Нам остается только ждать. Мой взгляд скользит по небу за окном. Низкие и угрюмые туши косматых туч все также крутит в неимоверном круговороте. Не то синие, не то фиолетовые вспышки, озаряющие их изнутри, окрашивают мертвый город в странный цвет. А в крыши двух высоток на западе из самого центра невероятного хоровода, из воронки, начинают бить фиолетовые молнии.
– И что дальше? – недовольно ворчит Рыжий, ни к кому конкретно не обращаясь.
Минуты тянутся нестерпимо медленно. Вязкое, словно мед, время тягуче капает ленивыми секундами. Глухая тишина, царящая в нашем застывшем в безвременье помещении, делает любой звук чересчур громким. Мне не хочется ничего ни говорить, ни делать. Я лишь стараюсь подготовиться к тому, что сейчас должно произойти. Ловлю себя на мысли, что чувствую себя каким-то лишним, посторонним, оказавшемся на чужом празднике… или на чужих похоронах. Невероятно сильно хочется уйти отсюда, прочь из этой комнаты, но такой возможности нет. Представление должно быть досмотрено до конца.
«Дыхание, – настраиваюсь я. – Главное – это контроль за дыханием».
Странное место. Странный город. Странный выверт времени продолжает демонстрировать нам немой спектакль. Невыносимое ожидание заканчивается, когда дверь, ведущая в приемную, резко открывается внутрь, и в нее, едва не упав от толчка в спину, заходит Наталья. За ней стоит Клаус, держа тварь в человеческом облике на прицеле.
Соня тихо ойкает от неожиданности и хватается за автомат, но потом глаза ее расширяются, когда она видит парня и меня самого, входящих в помещение и занимающих позиции по обеим сторонам от двери. Рыжий, наш Рыжий, тот, что наблюдает сейчас за происходящим, выражается крепко и непечатно.
Я дышу: вдох – раз, два – выдох, вдох – раз, два – выдох…
Время бежит быстро, но ускорение совсем незначительно, как будто неведомый режиссер предлагает насладиться каждым кадром своей картины.
Перед нами злые и усталые подростки, тыкающие во все стороны трубами глушителей своих автоматов. Пыль и грязь покрывают их одежду и лица. Видно, что они очень обрадованы обнаруженной здесь зеленой дверью, хотя те двое, что ворвались сюда первыми, заметно нервничают при ее виде. Они целятся в девушку в темно-сером деловом костюме, стоящую перед ними совершенно спокойно. Эти двое обмениваются беззвучными репликами, потом тот, что слева, не поворачивая головы, говорит что-то громко – это видно по тому, как он набирает в грудь воздух.
Я дышу: вдох – раз, два – выдох, вдох – раз, два – выдох…

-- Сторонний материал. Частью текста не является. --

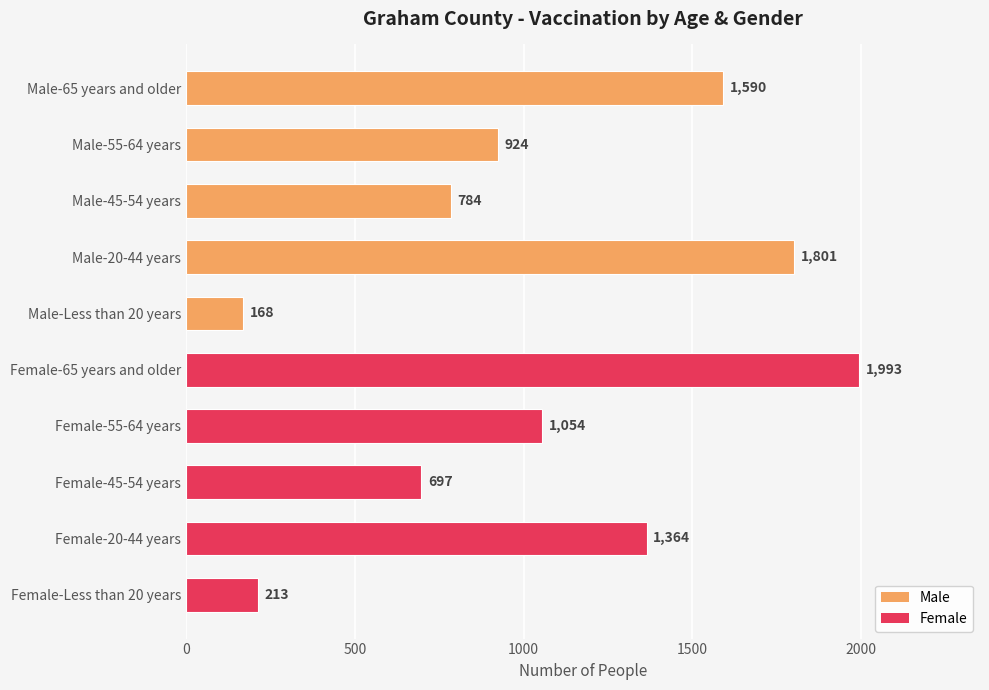

The value at Female-20-44 years is 2342. True or false?

False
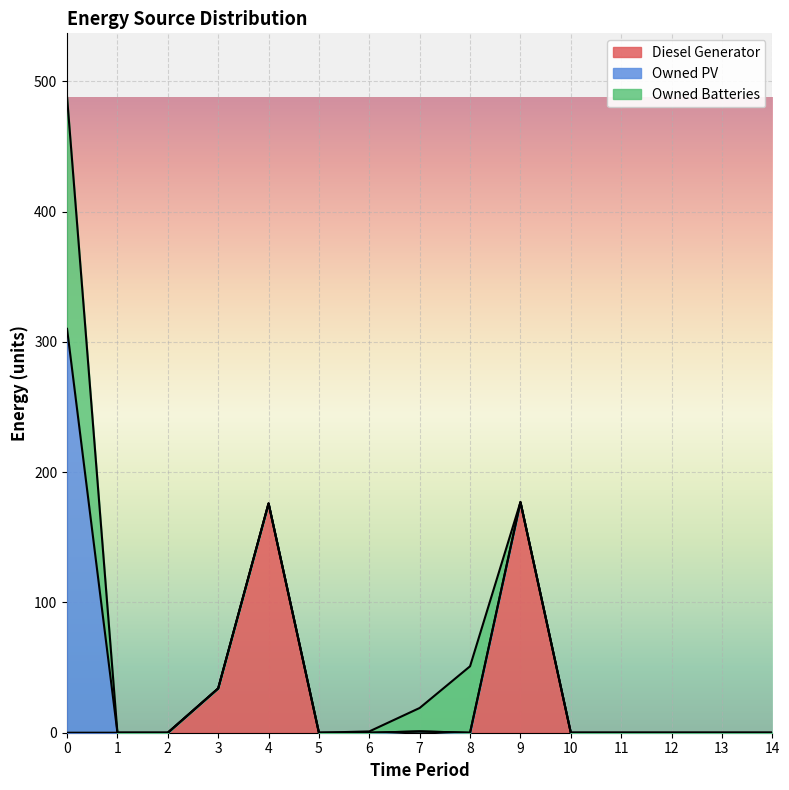

Rank the series by their average value, from highest to lowest.

Diesel Generator, Owned PV, Owned Batteries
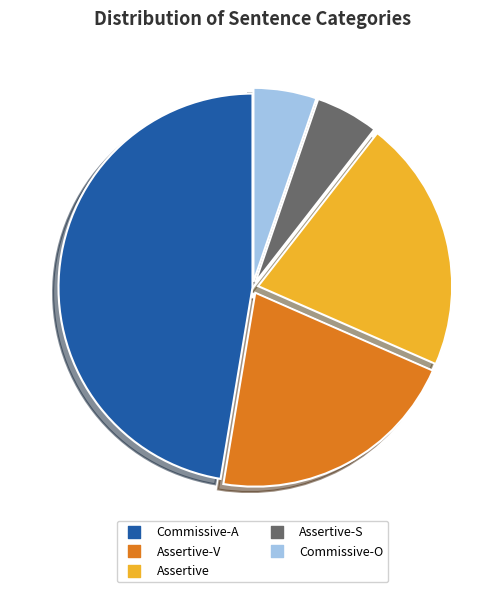

Is there a majority slice in this chart?

No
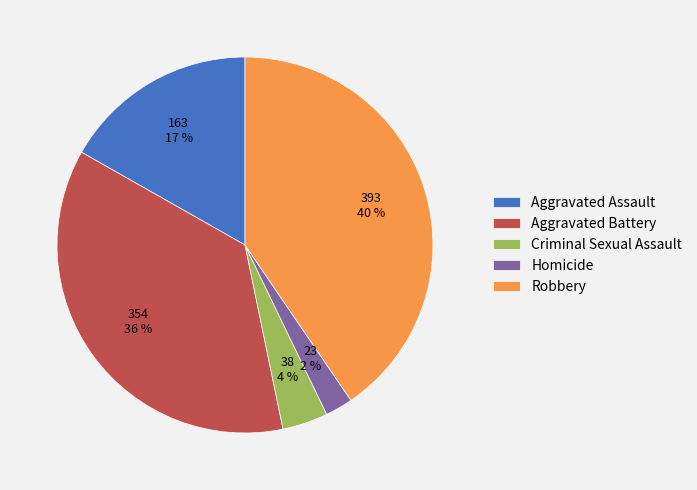

Rank the categories by value from lowest to highest.

Homicide, Criminal Sexual Assault, Aggravated Assault, Aggravated Battery, Robbery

Мой взгляд прикипает к другим людям, которые входят в помещение вслед за первыми двумя. Одна из них обладает светлыми волосами, чьи непослушные локоны выбиваются из-под шлема, надвинутого на самые глаза пронзительно-голубого цвета. Вторая, идущая за светловолосой, – без шлема. В другое время и в другом месте ее стрижка напоминала бы «каре», но сейчас каштановые волосы покрыты пылью и грязью. Видно, что их хозяйка пыталась привести их в порядок, но так в этом и не преуспела. Темноволосая чуть ниже своей подруги, и одна ее рука висит на перевязи, скованная лубком. Глаза обеих внимательно обегают взглядом помещение, изучая его полную пустоту, и почти сразу натыкаются на зеленую дверь справа от них, ярко выделяющуюся на фоне идеально белых стен. Их брови одновременно взлетают вверх, и девушки кричат что-то радостное. Усталое облегчение и неподдельное ликование на их лицах.
Я дышу: вдох – раз, два – выдох, вдох – раз, два – выдох… Только так я могу спокойно наблюдать за разворачивающейся перед нами событиями. Только так – со стороны.
Последним в помещение входит юноша, чьи частые веснушки не способна затмить никакая грязь. Взгляд его зеленых глаз сразу же останавливается на зеленой двери, и парень облегченно вздыхает. Рядом со мной всхлипывает Соня, но я не обращаю на это внимание, целиком поглощенный действием.